Exercise brief - Check each line of the data below for the string "Ländern", then report how many lines have it and nothing else.

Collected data
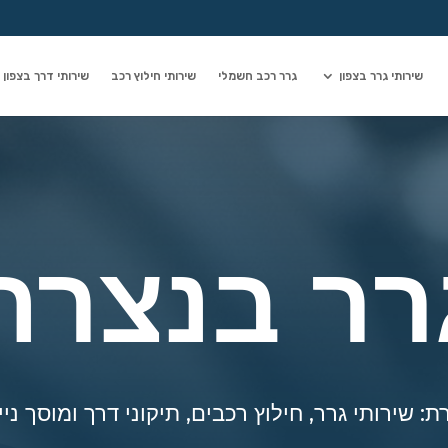
שירותי גרר בצפון
גרר רכב חשמלי
שירותי חילוץ רכב
שירותי דרך בצפון
רר בנצרת
ירותי גרר, חילוץ רכבים, תיקוני דרך ומוסך נייד 24 שעות בימ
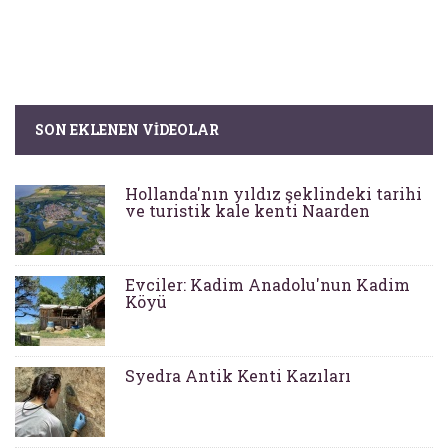
SON EKLENEN VIDEOLAR
Hollanda'nın yıldız şeklindeki tarihi
ve turistik kale kenti Naarden
Evciler: Kadim Anadolu'nun Kadim
Köyü
Syedra Antik Kenti Kazıları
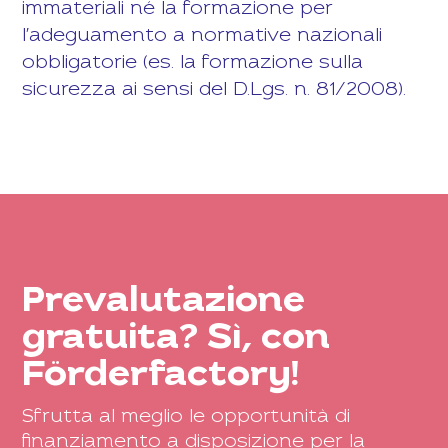
immateriali né la formazione per
l'adeguamento a normative nazionali
obbligatorie (es. la formazione sulla
sicurezza ai sensi del D.Lgs. n. 81/2008).
Prevalutazione
gratuita? Sì, con
Förderfactory!
Sfrutta al meglio le opportunità di
finanziamento a disposizione per la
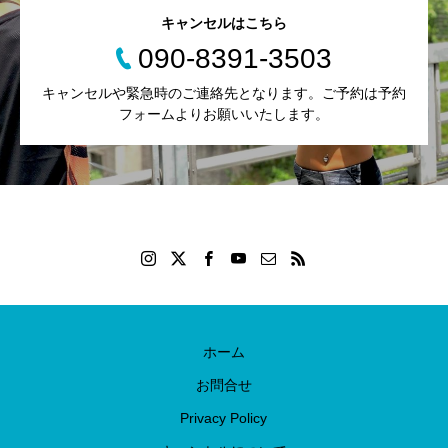
キャンセルはこちら
090-8391-3503
キャンセルや緊急時のご連絡先となります。ご予約は予約
フォームよりお願いいたします。
ホーム
お問合せ
Privacy Policy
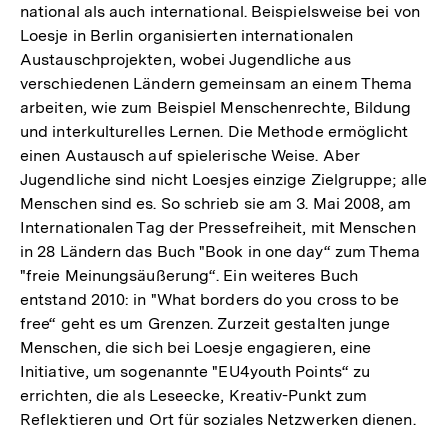
national als auch international. Beispielsweise bei von
Loesje in Berlin organisierten internationalen
Austauschprojekten, wobei Jugendliche aus
verschiedenen Ländern gemeinsam an einem Thema
arbeiten, wie zum Beispiel Menschenrechte, Bildung
und interkulturelles Lernen. Die Methode ermöglicht
einen Austausch auf spielerische Weise. Aber
Jugendliche sind nicht Loesjes einzige Zielgruppe; alle
Menschen sind es. So schrieb sie am 3. Mai 2008, am
Internationalen Tag der Pressefreiheit, mit Menschen
in 28 Ländern das Buch "Book in one day“ zum Thema
"freie Meinungsäußerung“. Ein weiteres Buch
entstand 2010: in "What borders do you cross to be
free“ geht es um Grenzen. Zurzeit gestalten junge
Menschen, die sich bei Loesje engagieren, eine
Initiative, um sogenannte "EU4youth Points“ zu
errichten, die als Leseecke, Kreativ-Punkt zum
Reflektieren und Ort für soziales Netzwerken dienen.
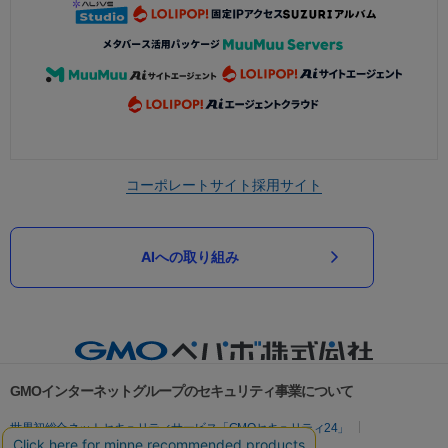
コーポレートサイト
採用サイト
AIへの取り組み
GMOインターネットグループのセキュリティ事業について
世界初総合ネットセキュリティサービス「GMOセキュリティ24」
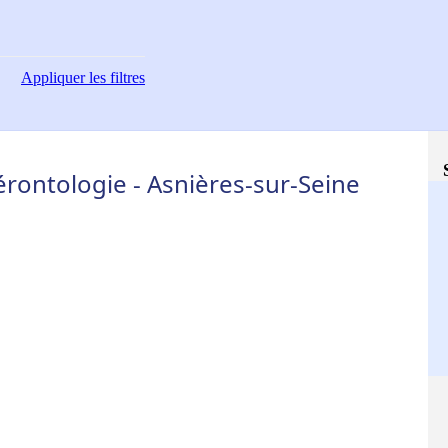
Appliquer
les filtres
érontologie - Asnières-sur-Seine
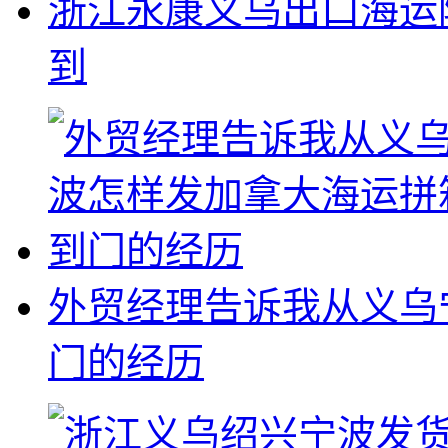
浙江永康义乌出口海运
到
外贸经理告诉我从义乌
门的经历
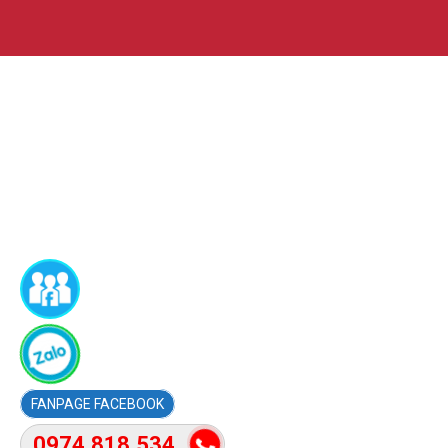
FACEBOOK
0974.818.534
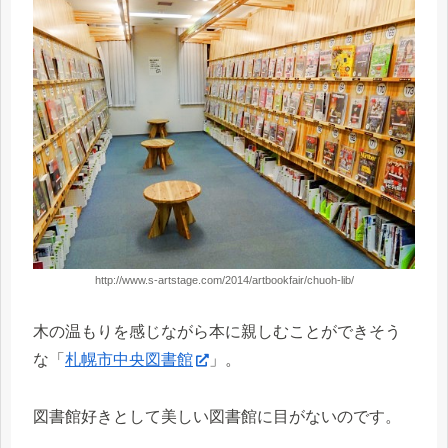
http://www.s-artstage.com/2014/artbookfair/chuoh-lib/
木の温もりを感じながら本に親しむことができそう
な「
札幌市中央図書館
」。
図書館好きとして美しい図書館に目がないのです。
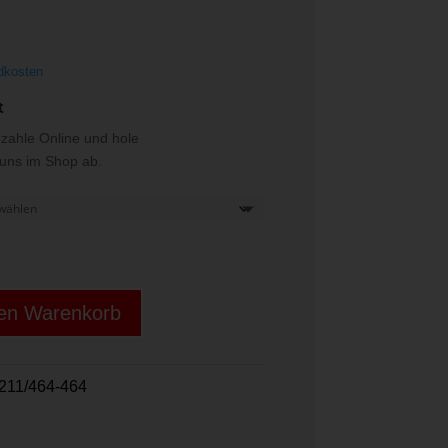
€
dkosten
t
ezahle Online und hole
i uns im Shop ab.
den Warenkorb
211/464-464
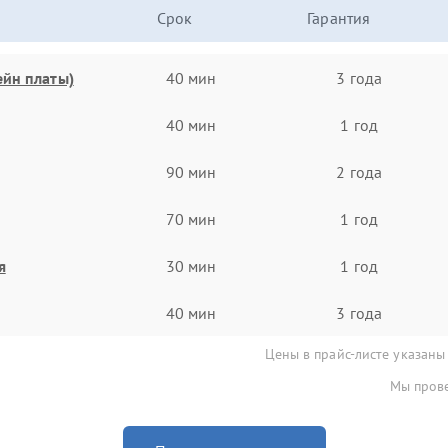
Срок
Гарантия
ейн платы)
40 мин
3 года
40 мин
1 год
90 мин
2 года
70 мин
1 год
я
30 мин
1 год
40 мин
3 года
Цены в прайс-листе указаны
Мы прове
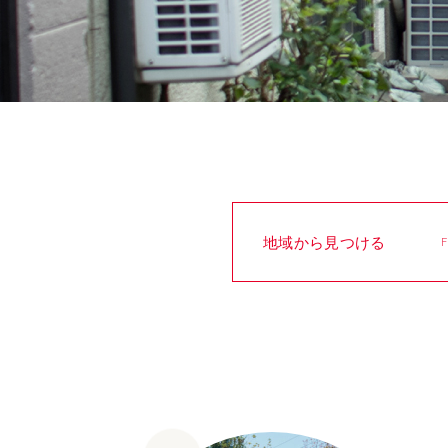
お問い合わせ
Facebook
地域から見つける
F
北海道
宿泊棟が分散
青森県
温泉
HOKKAIDO
Dispersed Lodgings
AOMORI
Hot Spring
山形県
郊外
福島県
都市
YAMAGATA
In the Suburbs
FUKUSHIMA
In the City
埼玉県
一棟貸切
千葉県
体験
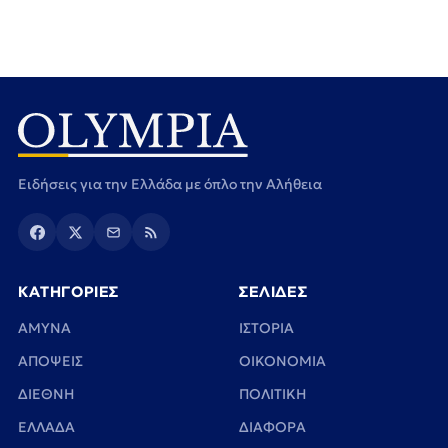
Ειδήσεις για την Ελλάδα με όπλο την Αλήθεια
ΚΑΤΗΓΟΡΙΕΣ
ΣΕΛΙΔΕΣ
ΑΜΥΝΑ
ΙΣΤΟΡΙΑ
ΑΠΟΨΕΙΣ
ΟΙΚΟΝΟΜΙΑ
ΔΙΕΘΝΗ
ΠΟΛΙΤΙΚΗ
ΕΛΛΑΔΑ
ΔΙΑΦΟΡΑ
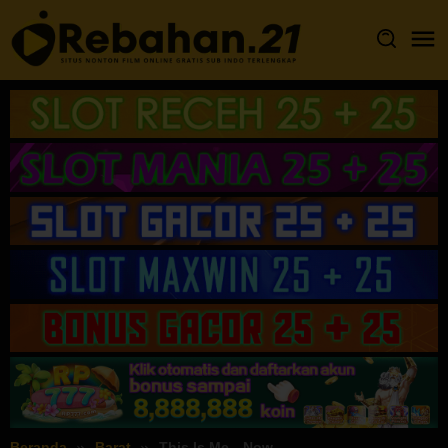
Loncat
ke
konten
Beranda
Barat
This Is Me…Now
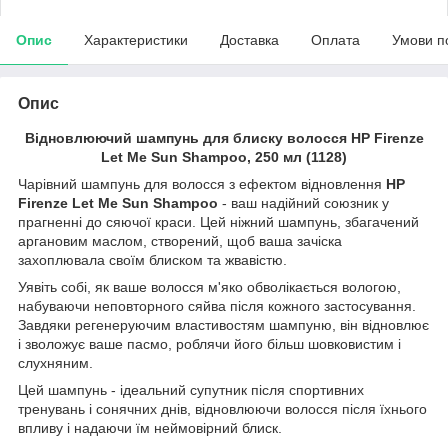
Опис
Характеристики
Доставка
Оплата
Умови п
Опис
Відновлюючий шампунь для блиску волосся HP Firenze
Let Me Sun Shampoo, 250 мл (1128)
Чарівний шампунь для волосся з ефектом відновлення
HP
Firenze Let Me Sun Shampoo
- ваш надійний союзник у
прагненні до сяючої краси. Цей ніжний шампунь, збагачений
аргановим маслом, створений, щоб ваша зачіска
захоплювала своїм блиском та жвавістю.
Уявіть собі, як ваше волосся м'яко обволікається вологою,
набуваючи неповторного сяйва після кожного застосування.
Завдяки регенеруючим властивостям шампуню, він відновлює
і зволожує ваше пасмо, роблячи його більш шовковистим і
слухняним.
Цей шампунь - ідеальний супутник після спортивних
тренувань і сонячних днів, відновлюючи волосся після їхнього
впливу і надаючи їм неймовірний блиск.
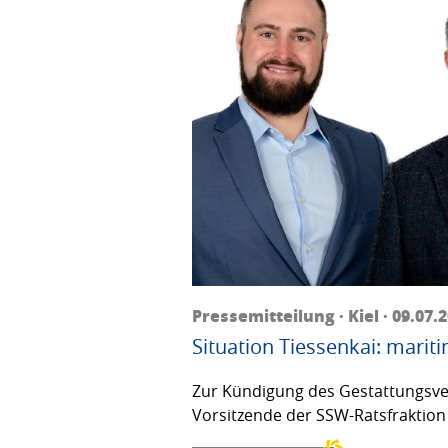
Pressemitteilung · Kiel · 09.07.
Situation Tiessenkai: mariti
Zur Kündigung des Gestattungsver
Vorsitzende der SSW-Ratsfraktion 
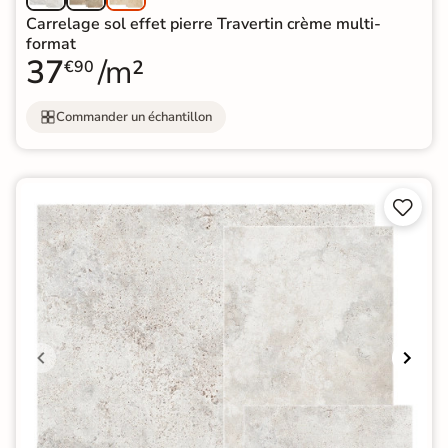
Carrelage sol effet pierre Travertin crème multi-
format
37
/m²
€90
Commander un échantillon


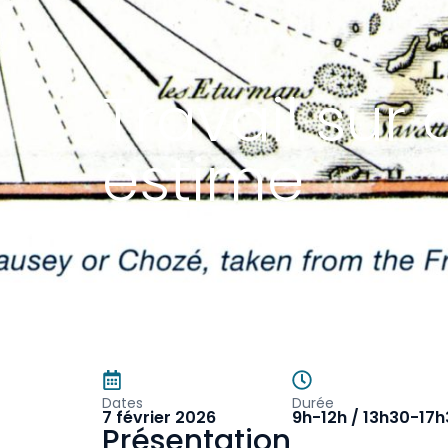
Travail sur 
estime
Dates
Durée
7 février 2026
9h-12h / 13h30-17
Présentation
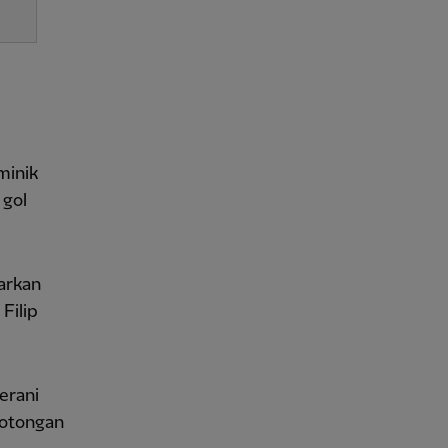
minik
 gol
arkan
Filip
erani
otongan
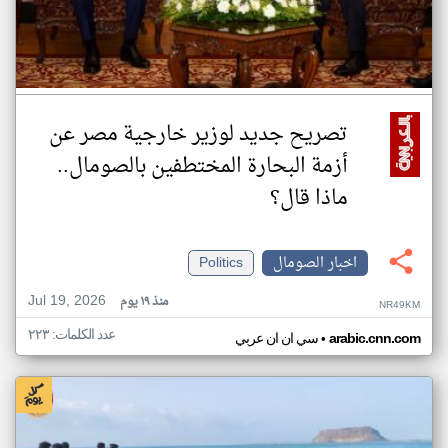
تصريح جديد لوزير خارجية مصر عن
أزمة البحارة المختطفين بالصومال..
ماذا قال؟
اخبار الصومال
Politics
Jul 19, 2026
منذ ١٩ يوم
NR49KM
عدد الكلمات: ٢٢٣
•
arabic.cnn.com
سي ان ان عربي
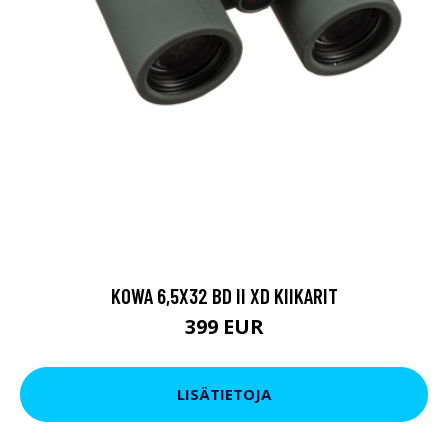
KOWA 6,5X32 BD II XD KIIKARIT
399 EUR
LISÄTIETOJA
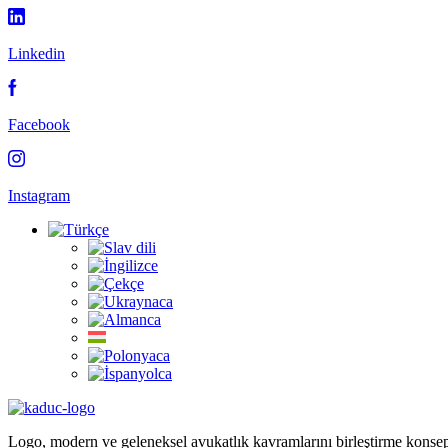
Linkedin
Facebook
Instagram
Logo, modern ve geleneksel avukatlık kavramlarını birleştirme konse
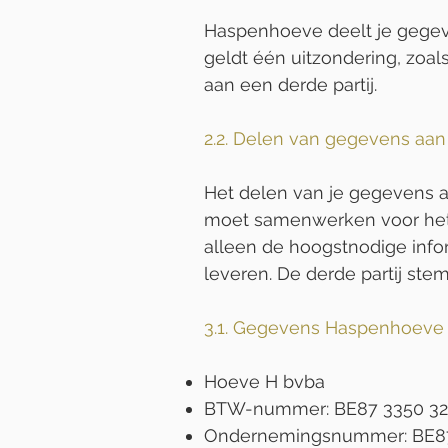
Haspenhoeve deelt je gegeven
geldt één uitzondering, zoa
aan een derde partij.
2.2. Delen van gegevens aan 
Het delen van je gegevens a
moet samenwerken voor het a
alleen de hoogstnodige info
leveren. De derde partij ste
3.1. Gegevens Haspenhoeve
Hoeve H bvba
BTW-nummer: BE87 3350 32
Ondernemingsnummer: BE87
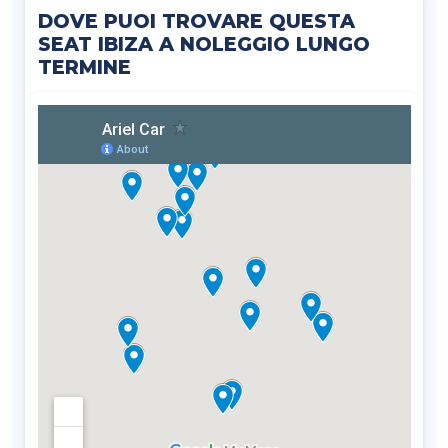
DOVE PUOI TROVARE QUESTA
SEAT IBIZA A NOLEGGIO LUNGO
TERMINE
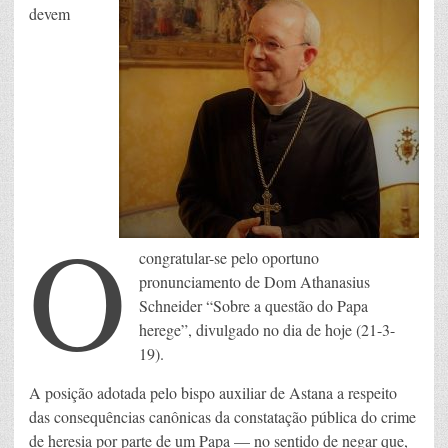
devem
O
congratular-se pelo oportuno
pronunciamento de Dom Athanasius
Schneider “Sobre a questão do Papa
herege”, divulgado no dia de hoje (21-3-
19).
A posição adotada pelo bispo auxiliar de Astana a respeito
das consequências canônicas da constatação pública do crime
de heresia por parte de um Papa — no sentido de negar que,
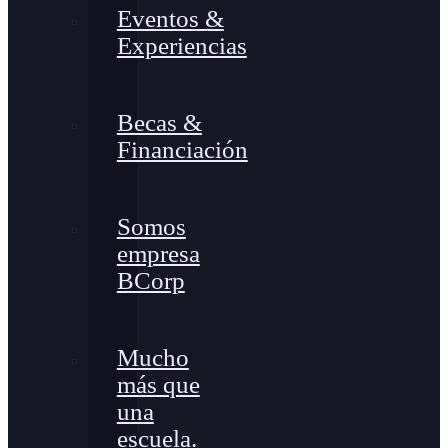
Eventos &
Experiencias
Becas &
Financiación
Somos
empresa
BCorp
Mucho
más que
una
escuela.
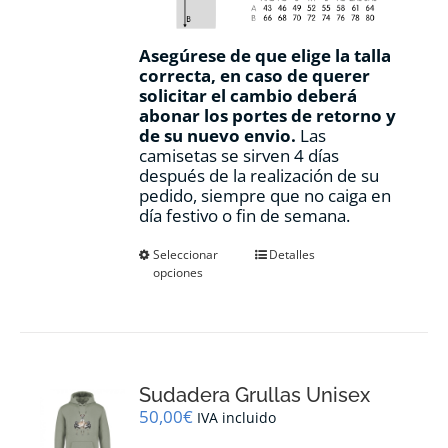
Asegúrese de que elige la talla
correcta, en caso de querer
solicitar el cambio deberá
abonar los portes de retorno y
de su nuevo envio.
Las
camisetas se sirven 4 días
después de la realización de su
pedido, siempre que no caiga en
día festivo o fin de semana.
Este
Seleccionar
Detalles
opciones
producto
tiene
múltiples
variantes.
Las
opciones
Sudadera Grullas Unisex
se
pueden
50,00
€
IVA incluido
elegir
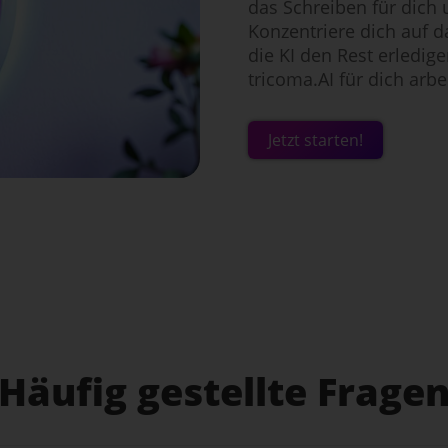
das Schreiben für dich 
Konzentriere dich auf da
die KI den Rest erledig
tricoma.AI für dich arbei
Jetzt starten!
Häufig gestellte Frage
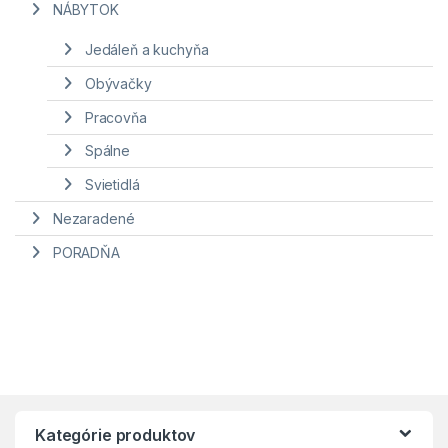
NÁBYTOK
Jedáleň a kuchyňa
Obývačky
Pracovňa
Spálne
Svietidlá
Nezaradené
PORADŇA
Kategórie produktov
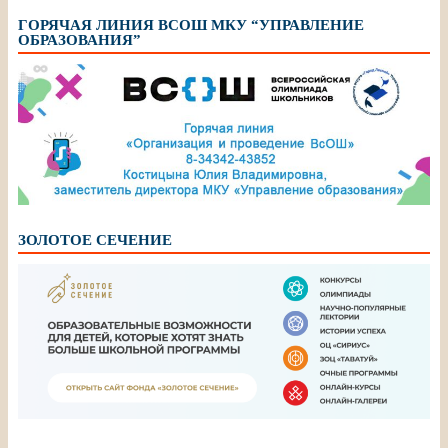
ГОРЯЧАЯ ЛИНИЯ ВСОШ МКУ “УПРАВЛЕНИЕ
ОБРАЗОВАНИЯ”
ЗОЛОТОЕ СЕЧЕНИЕ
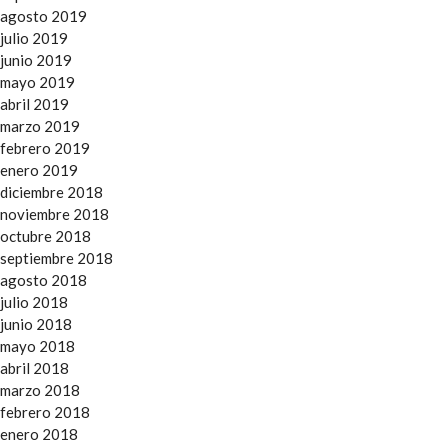
agosto 2019
julio 2019
junio 2019
mayo 2019
abril 2019
marzo 2019
febrero 2019
enero 2019
diciembre 2018
noviembre 2018
octubre 2018
septiembre 2018
agosto 2018
julio 2018
junio 2018
mayo 2018
abril 2018
marzo 2018
febrero 2018
enero 2018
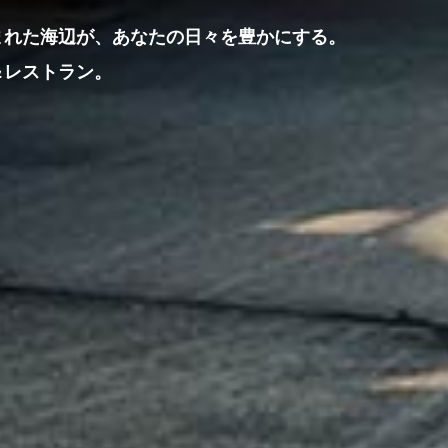
まれた海辺が、あなたの日々を豊かにする。
＆レストラン。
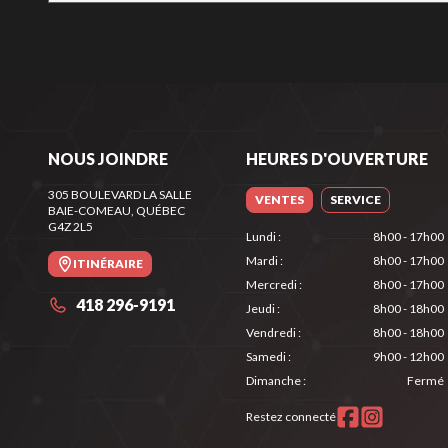
NOUS JOINDRE
HEURES D'OUVERTURE
305 BOULEVARD LA SALLE
VENTES
SERVICE
BAIE-COMEAU
, QUÉBEC
G4Z 2L5
Lundi
:
8h00 - 17h00
Mardi
:
8h00 - 17h00
ITINÉRAIRE
Mercredi
:
8h00 - 17h00
418 296-9191
Jeudi
:
8h00 - 18h00
Vendredi
:
8h00 - 18h00
Samedi
:
9h00 - 12h00
Dimanche
:
Fermé
Restez connecté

Response area - 2